Quanto ao vocabulário, excetuando-se os poucos regionalismos, que, antes de serem obstáculos, são preciosos para o entendimento da vida, do cotidiano dos personagens, e a relação destes com o meio, as demais escolhas são brilhantemente simples, acessíveis a qualquer iniciante do idioma.

Para o conhecimento textual, vale lembrar que se trata de uma obra literária, pertencente ao gênero narrativo e inserida no movimento modernista brasileiro.

O conhecimento de mundo que abarca os conhecimentos enciclopédico e estruturado exige do leitor percepção do mundo circundante para traçar as relações necessárias à compreensão textual e participar do diálogo proposto pelo escritor. Dois exemplos relacionados a este conhecimento: “A trovoada ainda roncava no céu.” “...no ano passado, surgia como um de vento.”

Isto posto, passemos a um breve comentário sobre a obra.

 

Angústia

O texto em questão é literário, pertence à categoria ficcional, donde se depreende uma maior liberdade e poeticidade no uso das palavras que o compõe. A estrutura narrativa, porém, obedece, normalmente, a certos critérios de regra de formação. Elisa Guimarães, citando Van Djik, nos lembra queexposição, complicação e resolução tecem o esqueleto do texto narrativo” (Guimarães, 2001). Dentro deste esquema, o escritor tem liberdade de exercitar sua criatividade e é justamente a engenhosa criatividade de Graciliano que torna a estrutura de Angústia singular e, ao mesmo tempo, complexa, à primeira leitura, oferecendo para o leitor um riquíssimo trabalho de linguagem.
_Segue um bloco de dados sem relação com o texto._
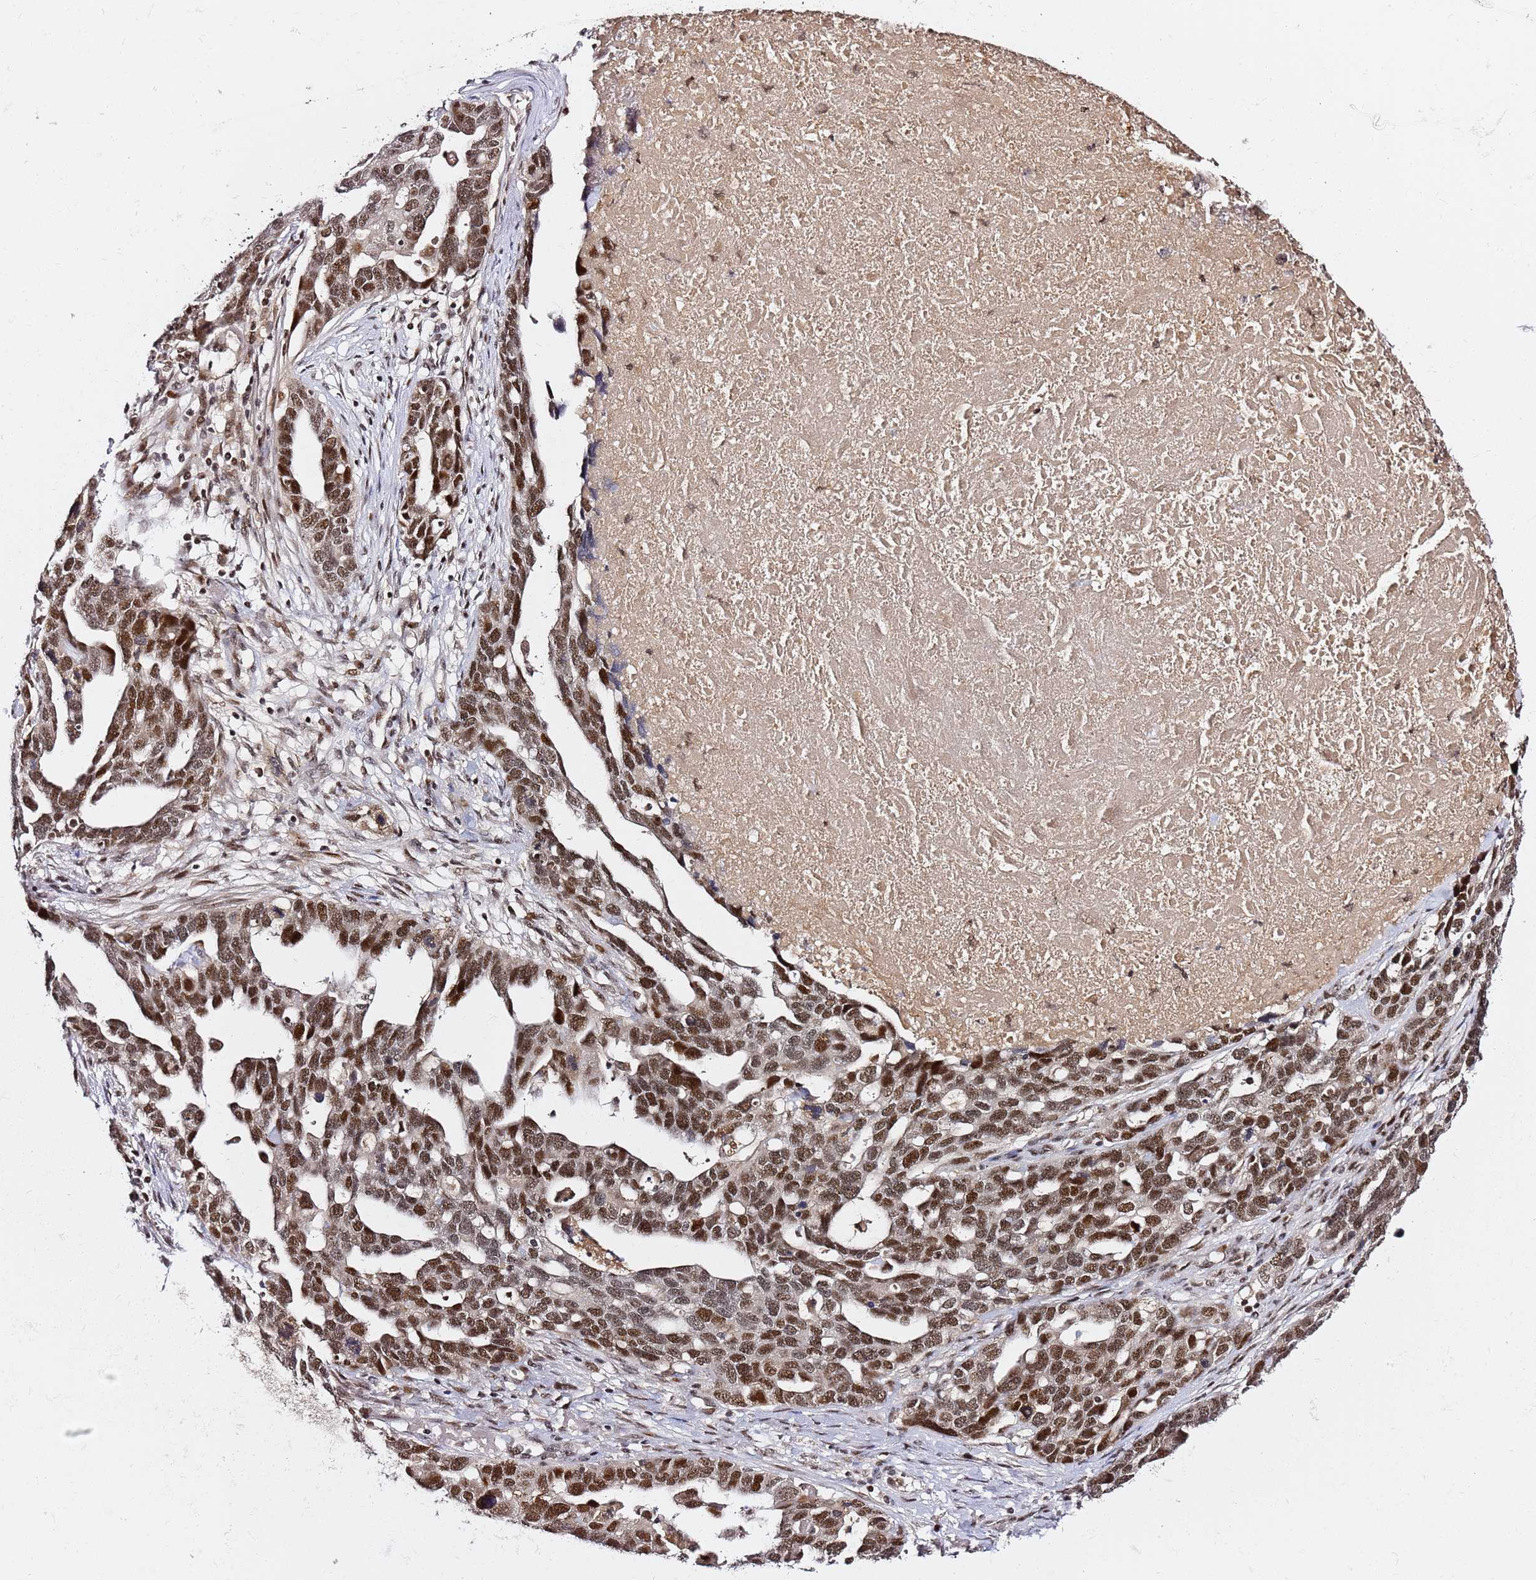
{"staining": {"intensity": "strong", "quantity": ">75%", "location": "nuclear"}, "tissue": "ovarian cancer", "cell_type": "Tumor cells", "image_type": "cancer", "snomed": [{"axis": "morphology", "description": "Cystadenocarcinoma, serous, NOS"}, {"axis": "topography", "description": "Ovary"}], "caption": "High-magnification brightfield microscopy of ovarian cancer stained with DAB (brown) and counterstained with hematoxylin (blue). tumor cells exhibit strong nuclear positivity is present in approximately>75% of cells. The protein is shown in brown color, while the nuclei are stained blue.", "gene": "FCF1", "patient": {"sex": "female", "age": 54}}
Na impossibilidade de destacar todos os fragmentos importantes para a discussão, optamos por uma seleção do que julgamos mais relevante.

 

Bibliografia

CÂMARA, J. Mattoso,Contribuição à Estilística Portuguesa. 3ª ed; Rio de Janeiro: Ao Livro Técnico, 1978.

KLEIMAN, Ângela. Texto e Leitor: aspectos cognitivos da leitura. 7ª ed. Campinas: Pontes, 2000.

RAMOS, Graciliano. Angústia. 54ª ed. Rio de Janeiro: Record, 2002.